Thank you for your feedback. I really appreciate it. I have added a paragraph on the normal equation (should be online anytime) and why you might/might not want to use it.
"Machine Learning" these days is people rediscovering statistics.
It's always amusing how stats are underappreciated. I was at a career fair the other day talking to a manager at HSBC, he was surprised to know that a stats curriculum includes stochastic calculus...
I'm surprised too. Do you actually mean that most stats majors learn stochastic calculus or just that it's possible to take stochastic calculus?
As a pure mathematician, my experience is that stochastic calculus was only taught to very upper-level undergraduates or graduate students because of its measure theory prerequisite. And given the number of maths majors that graduate without ever having taken a course in measure theory, I would be surprised if many stats majors actually learned stochastic calculus. Unless you guys did what the physicists do and just taught the theorems without going too deeply into the foundations, I guess?
I should have specified that this took place in France. Engineering students, are first introduced to probability during the CPGE (intensive math, physics, economics, 2 or 3 year track). Said introduction is based on measure theory (sigma algebras, Lebesgue integral, etc). Once at a statistics engineering school, all of the stats courses are based on probability and measure theory. Then you get into martingales and Markov chains and the rest of the stochastic processes follow along.
I think that many people don't realize that Statistics is heavily based on probability, so basically anything "stochastic" shouldn't be that far fetched.

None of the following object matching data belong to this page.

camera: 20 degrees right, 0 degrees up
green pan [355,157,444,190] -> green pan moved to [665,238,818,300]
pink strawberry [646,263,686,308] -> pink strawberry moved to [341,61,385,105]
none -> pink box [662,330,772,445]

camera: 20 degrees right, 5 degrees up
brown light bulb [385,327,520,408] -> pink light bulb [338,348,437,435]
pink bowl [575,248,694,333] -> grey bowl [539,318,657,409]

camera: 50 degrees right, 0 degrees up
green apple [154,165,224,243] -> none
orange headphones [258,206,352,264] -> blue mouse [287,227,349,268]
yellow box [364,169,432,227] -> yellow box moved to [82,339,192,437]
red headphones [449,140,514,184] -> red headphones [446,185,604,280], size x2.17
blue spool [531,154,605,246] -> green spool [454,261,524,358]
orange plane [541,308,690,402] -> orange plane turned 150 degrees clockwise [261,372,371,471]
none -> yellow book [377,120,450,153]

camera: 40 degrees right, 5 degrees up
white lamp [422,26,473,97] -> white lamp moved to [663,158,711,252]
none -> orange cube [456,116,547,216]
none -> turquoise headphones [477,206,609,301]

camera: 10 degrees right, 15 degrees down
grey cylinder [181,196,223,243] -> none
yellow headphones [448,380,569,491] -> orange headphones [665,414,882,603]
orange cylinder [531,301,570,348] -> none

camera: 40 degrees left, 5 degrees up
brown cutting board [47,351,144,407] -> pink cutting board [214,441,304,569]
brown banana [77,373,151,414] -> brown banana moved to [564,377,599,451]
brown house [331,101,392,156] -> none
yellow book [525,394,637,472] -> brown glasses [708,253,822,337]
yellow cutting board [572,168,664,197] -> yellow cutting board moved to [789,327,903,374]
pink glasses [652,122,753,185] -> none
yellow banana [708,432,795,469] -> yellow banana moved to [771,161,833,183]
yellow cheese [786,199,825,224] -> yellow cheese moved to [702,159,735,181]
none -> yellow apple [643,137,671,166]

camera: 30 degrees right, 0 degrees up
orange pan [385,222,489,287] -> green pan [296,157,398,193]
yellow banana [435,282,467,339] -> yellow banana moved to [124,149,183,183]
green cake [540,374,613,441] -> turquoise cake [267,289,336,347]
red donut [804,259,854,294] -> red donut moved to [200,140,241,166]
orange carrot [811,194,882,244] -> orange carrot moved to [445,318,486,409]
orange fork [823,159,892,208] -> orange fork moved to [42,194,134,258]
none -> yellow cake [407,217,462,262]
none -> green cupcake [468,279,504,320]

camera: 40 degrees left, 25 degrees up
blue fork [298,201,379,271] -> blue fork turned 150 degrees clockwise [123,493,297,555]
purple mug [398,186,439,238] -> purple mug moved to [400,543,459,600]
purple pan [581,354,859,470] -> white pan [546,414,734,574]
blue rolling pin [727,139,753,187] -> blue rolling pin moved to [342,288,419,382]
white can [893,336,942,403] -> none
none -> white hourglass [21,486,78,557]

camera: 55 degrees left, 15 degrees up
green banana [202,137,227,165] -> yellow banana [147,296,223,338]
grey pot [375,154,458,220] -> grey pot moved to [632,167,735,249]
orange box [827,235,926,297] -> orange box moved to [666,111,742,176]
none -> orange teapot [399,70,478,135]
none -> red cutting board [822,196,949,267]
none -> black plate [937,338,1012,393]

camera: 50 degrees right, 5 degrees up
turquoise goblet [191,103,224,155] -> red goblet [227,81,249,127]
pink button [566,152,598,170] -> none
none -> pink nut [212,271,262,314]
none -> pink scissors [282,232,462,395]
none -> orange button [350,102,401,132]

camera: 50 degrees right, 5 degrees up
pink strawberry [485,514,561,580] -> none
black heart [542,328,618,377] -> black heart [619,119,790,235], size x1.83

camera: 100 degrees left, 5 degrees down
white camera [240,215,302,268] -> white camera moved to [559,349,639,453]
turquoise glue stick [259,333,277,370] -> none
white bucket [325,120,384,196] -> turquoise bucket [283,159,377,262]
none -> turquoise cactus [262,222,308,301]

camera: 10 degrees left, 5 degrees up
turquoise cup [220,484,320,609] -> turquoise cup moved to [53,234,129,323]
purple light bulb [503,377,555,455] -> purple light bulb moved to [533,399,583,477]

I think you have it backwards: this is saying "hey, polynomial regression isn't fancy, so by standing on it you can see what machine learning is all about.
We had an American Statistical Association workshop for the local Southern California chapter recently. The speaker for the workshop mentioned he had to often change Logistic regression wikipedia page back to statistic technique from Machine Learning because people keep on changing it to ML.
At the same time ASA have release their 2019 report about data science and the cross road statistic is at. It's an interesting intersection ML/data science & Statistic is having at this point.
The report also give statistic version of their definition of statistic vs machine learning and what each field emphasize on. I think often people are just really unclear on statistic and ML field because they never sat down to think about the what define each field. It also end up getting political and people being defensive. But I think at least this report give a statistic view point.
Isn’t John D Cook arguing for iterative methods there? It does not read as a defense of “using the normal equations” or direct methods. In fact, the reference to sparsity makes you think John May be referring to SGD or a similar iterative method.
Obviously, any solution you get solves the normal equation so it’s unclear what the parent comment meant by using the normal equation is superior to SGD.
Stochastic gradient descent only approximates the solution, and it may do that by looking at a single equation (or a small batch of them) at a time, without ever bothering with the whole system.
Is it approximating the gradient or approximating the solution?
If it’s the gradient, doesn’t it have the real gradient in expectation, so you can run as many iterations to get epsilon precision up to what your machine will support?
It is just "what you do". If it is a small problem the default is qr decomp of A. If you are worried about speed do a cholesky decomp of A'A. If the problem is big (usually because of a sparse A) then you do conjugate gradient (because fill in will bite with a direct method). If it is really, really big (A can't fit in memory) then it isn't clear what the "thing to do" is. It is probably "sketching" but in ML/neural network land everyone just does SGD, which you can think of as a monte carlo estimate of the gradient (A for a linear problem). Maybe sketching and SGD are equivalent (or an appemroximation). "what you do" is based on convergence and stability characteristics.
i have no idea what he's advocating for? gaussian elimination? matrix decomposition? first doesn't work for non-square and the second is still slower than gradient descent often (in particular in the case that you don't need the exact minimum [such a in data science]).